Alleged India-Linked Espionage Campaign Targeted Pakistan, Bangladesh, Sri Lanka

The emergence of SloppyLemming underscores a growing trend of state‑aligned cyber‑espionage in South Asia. While earlier reports from Cloudflare highlighted a 2022‑2024 focus on Pakistan, the latest Arctic Wolf findings reveal an expanded operation that now includes Bangladesh and Sri Lanka. By leveraging cloud‑based domains that appear legitimate, the actors bypass traditional perimeter defenses, illustrating how geopolitical tensions translate into sophisticated digital campaigns aimed at gathering intelligence for national interests.

Technically, the group employed a two‑pronged approach: malicious PDFs delivering the BurrowShell backdoor and Excel spreadsheets embedding keyloggers with reconnaissance capabilities.
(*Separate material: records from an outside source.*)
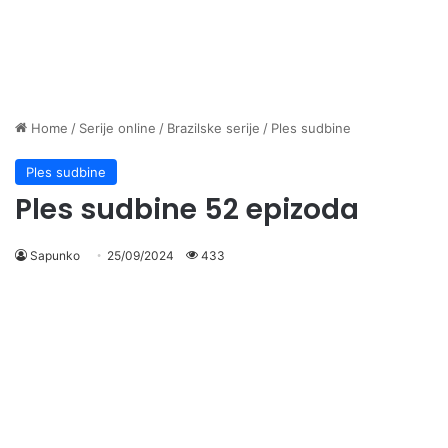
Home
/
Serije online
/
Brazilske serije
/
Ples sudbine
Ples sudbine
Ples sudbine 52 epizoda
Sapunko
25/09/2024
433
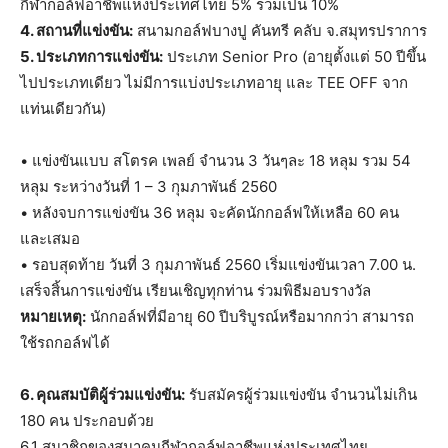
กีฬากอล์ฟอาชีพแห่งประเทศไทย 5% รวมเป็น 10%
4. สถานที่แข่งขัน:
สนามกอล์ฟบางปู คันทรี คลับ จ.สมุทรปราการ
5. ประเภทการแข่งขัน:
ประเภท Senior Pro (อายุตั้งแต่ 50 ปีขึ้น
ไปประเภทเดียว ไม่มีการแบ่งประเภทอายุ และ TEE OFF จาก
แท่นเดียวกัน)
• แข่งขันแบบ สโตรค เพลย์ จำนวน 3 วันๆละ 18 หลุม รวม 54
หลุม ระหว่างวันที่ 1 – 3 กุมภาพันธ์ 2560
• หลังจบการแข่งขัน 36 หลุม จะคัดนักกอล์ฟให้เหลือ 60 คน
และเสมอ
• รอบสุดท้าย วันที่ 3 กุมภาพันธ์ 2560 เริ่มแข่งขันเวลา 7.00 น.
เสร็จสิ้นการแข่งขัน เรียนเชิญทุกท่าน ร่วมพิธีมอบรางวัล
หมายเหตุ:
นักกอล์ฟที่มีอายุ 60 ปีบริบูรณ์หรือมากกว่า สามารถ
ใช้รถกอล์ฟได้
6. คุณสมบัติผู้ร่วมแข่งขัน:
รับสมัครผู้ร่วมแข่งขัน จำนวนไม่เกิน
180 คน ประกอบด้วย
6.1 สมาชิกของสมาคมกีฬากอล์ฟอาชีพแห่งประเทศไทย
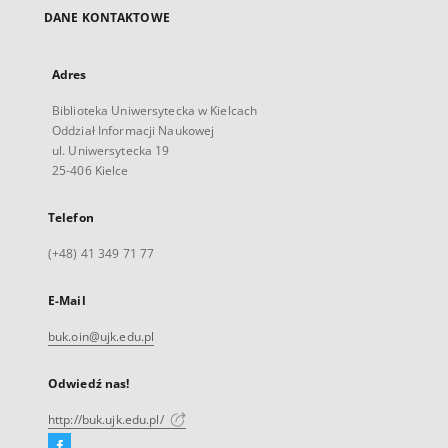
DANE KONTAKTOWE
Adres
Biblioteka Uniwersytecka w Kielcach
Oddział Informacji Naukowej
ul. Uniwersytecka 19
25-406 Kielce
Telefon
(+48) 41 349 71 77
E-Mail
buk.oin@ujk.edu.pl
Odwiedź nas!
http://buk.ujk.edu.pl/
Facebook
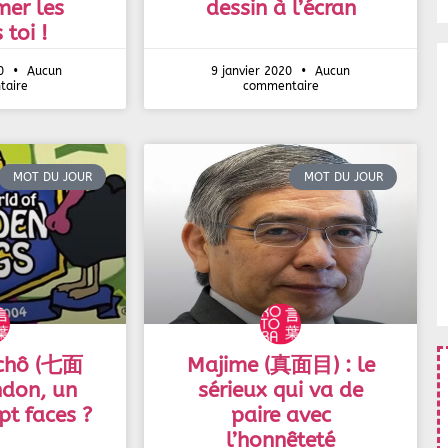
er les
dessin à l’écran
 toi !
20
Aucun
9 janvier 2020
Aucun
aire
commentaire
MOT DU JOUR
MOT DU JOUR
nchô (七面
Majime (真面目) : le
ndon, un
sérieux qui va de
pt faces ?
paire avec
l’honnêteté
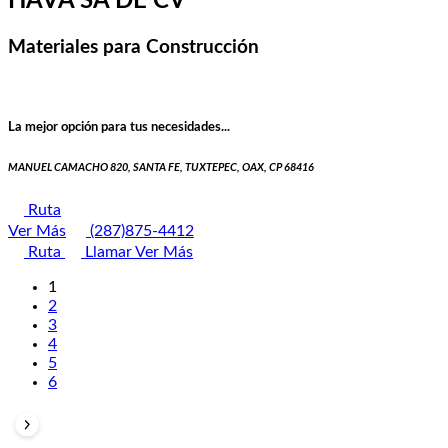
HAVA SA DE CV
Materiales para Construcción
La mejor opción para tus necesidades...
MANUEL CAMACHO 820, SANTA FE, TUXTEPEC, OAX, CP 68416
Ruta
Ver Más
(287)875-4412
Ruta
Llamar
Ver Más
1
2
3
4
5
6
Both payloads exploit social engineering tactics, displaying a fake "PDF reader is disabled" message to coax victims into enabling malicious macros. Although the attackers demonstrate moderate capability—evident in multi‑stage execution chains and Windows internals knowledge—their operational security lapses, such as exposed directories, betray a less disciplined tradecraft compared with elite APT groups. This blend of skill and sloppiness gives defenders a foothold for attribution and mitigation.
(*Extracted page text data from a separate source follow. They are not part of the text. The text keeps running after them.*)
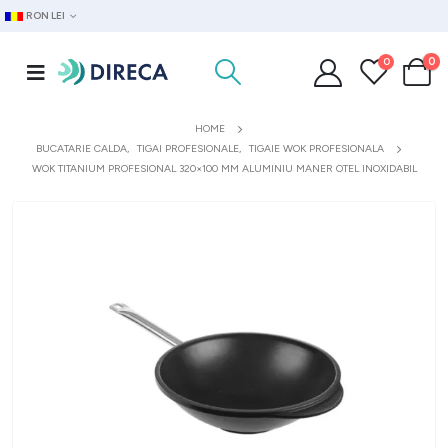
RON LEI
0
0
HOME
BUCATARIE CALDA
,
TIGAI PROFESIONALE
,
TIGAIE WOK PROFESIONALA
WOK TITANIUM PROFESIONAL 320×100 MM ALUMINIU MANER OTEL INOXIDABIL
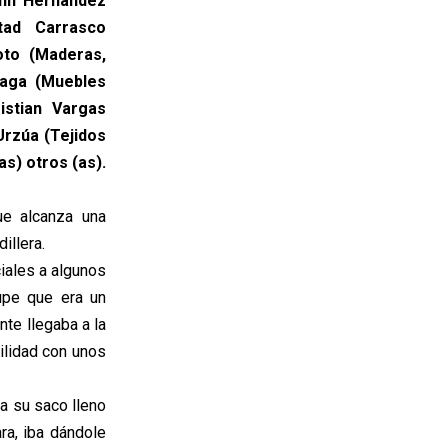
ann Hernández
rtad Carrasco
oto (Maderas,
iaga (Muebles
istian Vargas
Urzúa (Tejidos
s) otros (as).
ue alcanza una
illera.
iales a algunos
upe que era un
nte llegaba a la
bilidad con unos
a su saco lleno
ra, iba dándole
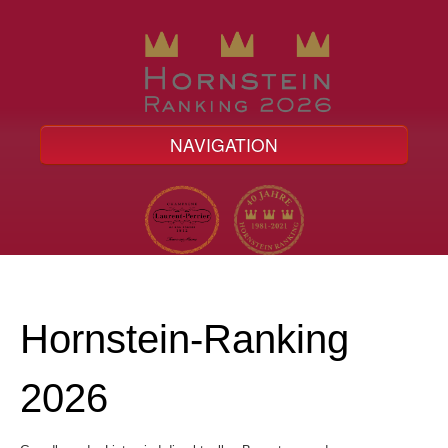
NAVIGATION
Home
Hornstein-Ranking
Hornstein-Ranking
Informationen
2026
Bestellung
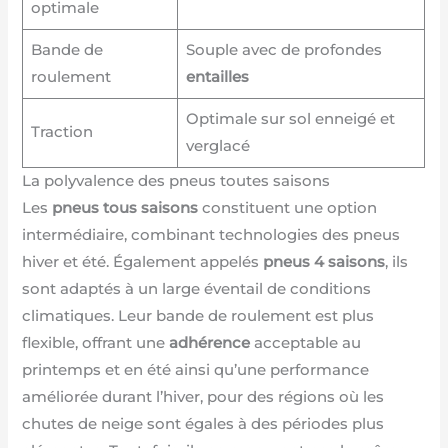
optimale
Bande de
Souple avec de profondes
roulement
entailles
Optimale sur sol enneigé et
Traction
verglacé
La polyvalence des pneus toutes saisons
Les
pneus tous saisons
constituent une option
intermédiaire, combinant technologies des pneus
hiver et été. Également appelés
pneus 4 saisons
, ils
sont adaptés à un large éventail de conditions
climatiques. Leur bande de roulement est plus
flexible, offrant une
adhérence
acceptable au
printemps et en été ainsi qu’une performance
améliorée durant l’hiver, pour des régions où les
chutes de neige sont égales à des périodes plus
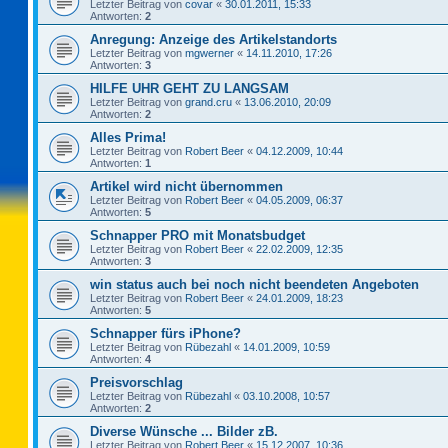
Letzter Beitrag von
covar
«
30.01.2011, 15:33
Antworten:
2
Anregung: Anzeige des Artikelstandorts
Letzter Beitrag von
mgwerner
«
14.11.2010, 17:26
Antworten:
3
HILFE UHR GEHT ZU LANGSAM
Letzter Beitrag von
grand.cru
«
13.06.2010, 20:09
Antworten:
2
Alles Prima!
Letzter Beitrag von
Robert Beer
«
04.12.2009, 10:44
Antworten:
1
Artikel wird nicht übernommen
Letzter Beitrag von
Robert Beer
«
04.05.2009, 06:37
Antworten:
5
Schnapper PRO mit Monatsbudget
Letzter Beitrag von
Robert Beer
«
22.02.2009, 12:35
Antworten:
3
win status auch bei noch nicht beendeten Angeboten
Letzter Beitrag von
Robert Beer
«
24.01.2009, 18:23
Antworten:
5
Schnapper fürs iPhone?
Letzter Beitrag von
Rübezahl
«
14.01.2009, 10:59
Antworten:
4
Preisvorschlag
Letzter Beitrag von
Rübezahl
«
03.10.2008, 10:57
Antworten:
2
Diverse Wünsche ... Bilder zB.
Letzter Beitrag von
Robert Beer
«
15.12.2007, 10:36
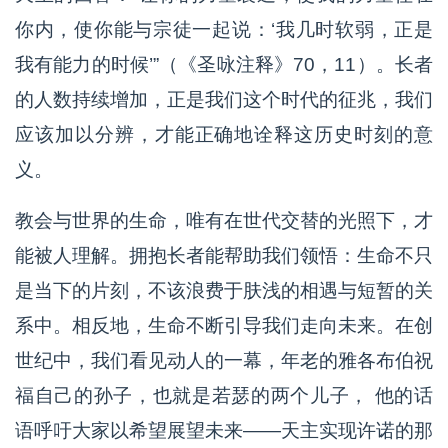
你内，使你能与宗徒一起说：‘我几时软弱，正是
我有能力的时候’”（《圣咏注释》70，11）。长者
的人数持续增加，正是我们这个时代的征兆，我们
应该加以分辨，才能正确地诠释这历史时刻的意
义。
教会与世界的生命，唯有在世代交替的光照下，才
能被人理解。拥抱长者能帮助我们领悟：生命不只
是当下的片刻，不该浪费于肤浅的相遇与短暂的关
系中。相反地，生命不断引导我们走向未来。在创
世纪中，我们看见动人的一幕，年老的雅各布伯祝
福自己的孙子，也就是若瑟的两个儿子， 他的话
语呼吁大家以希望展望未来——天主实现许诺的那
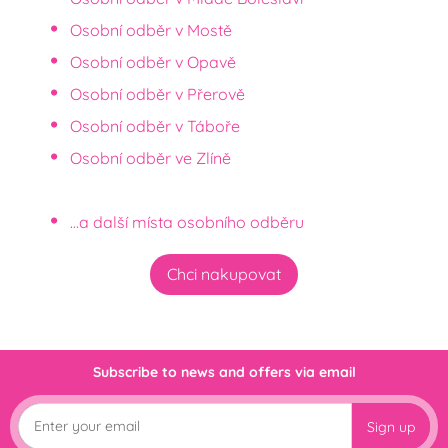
Osobní odběr v Mostě
Osobní odběr v Opavě
Osobní odběr v Přerově
Osobní odběr v Táboře
Osobní odběr ve Zlíně
...a další místa osobního odběru
Chci nakupovat
Subscribe to news and offers via email
Sign up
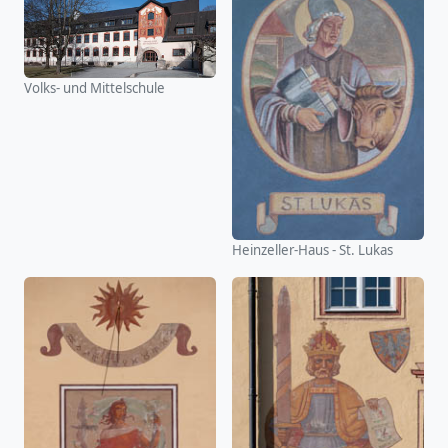
Volks- und Mittelschule
Heinzeller-Haus - St. Lukas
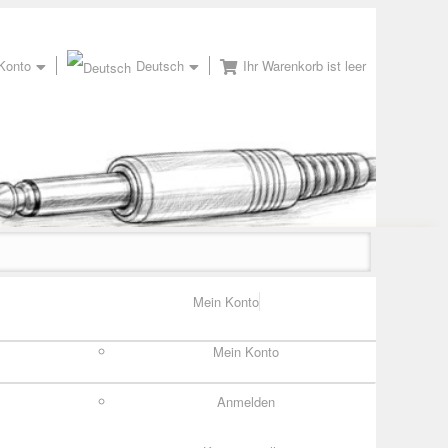
Konto
Deutsch
Ihr Warenkorb ist leer
Mein Konto
Mein Konto
Anmelden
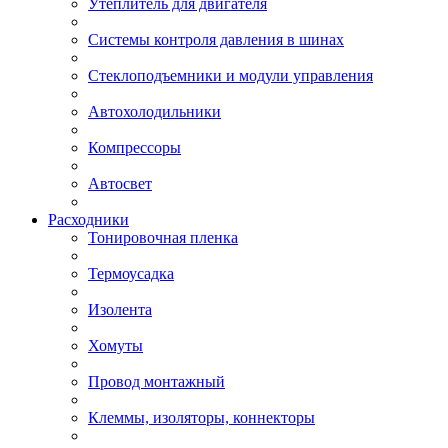
Утеплитель для двигателя
Системы контроля давления в шинах
Стеклоподъемники и модули управления
Автохолодильники
Компрессоры
Автосвет
Расходники
Тонировочная пленка
Термоусадка
Изолента
Хомуты
Провод монтажный
Клеммы, изоляторы, коннекторы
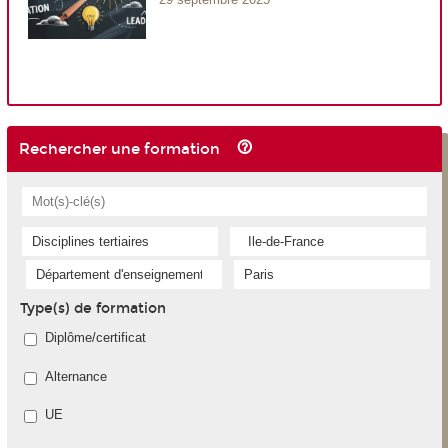
Rechercher une formation
Type(s) de formation
Diplôme/certificat
Alternance
UE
The targeting of nuclear regulators, energy utilities, and telecom providers raises alarm bells for regional stability. Disruption or data exfiltration from these sectors could impair essential services and compromise national security. Incident responders are urged to tighten email filtering, enforce macro restrictions, and monitor for anomalous domain activity linked to the 112 identified Cloudflare hosts. As India‑nexus actors continue to refine their tactics, governments and private operators must adopt a proactive, intelligence‑driven posture to safeguard critical infrastructure against similar incursions.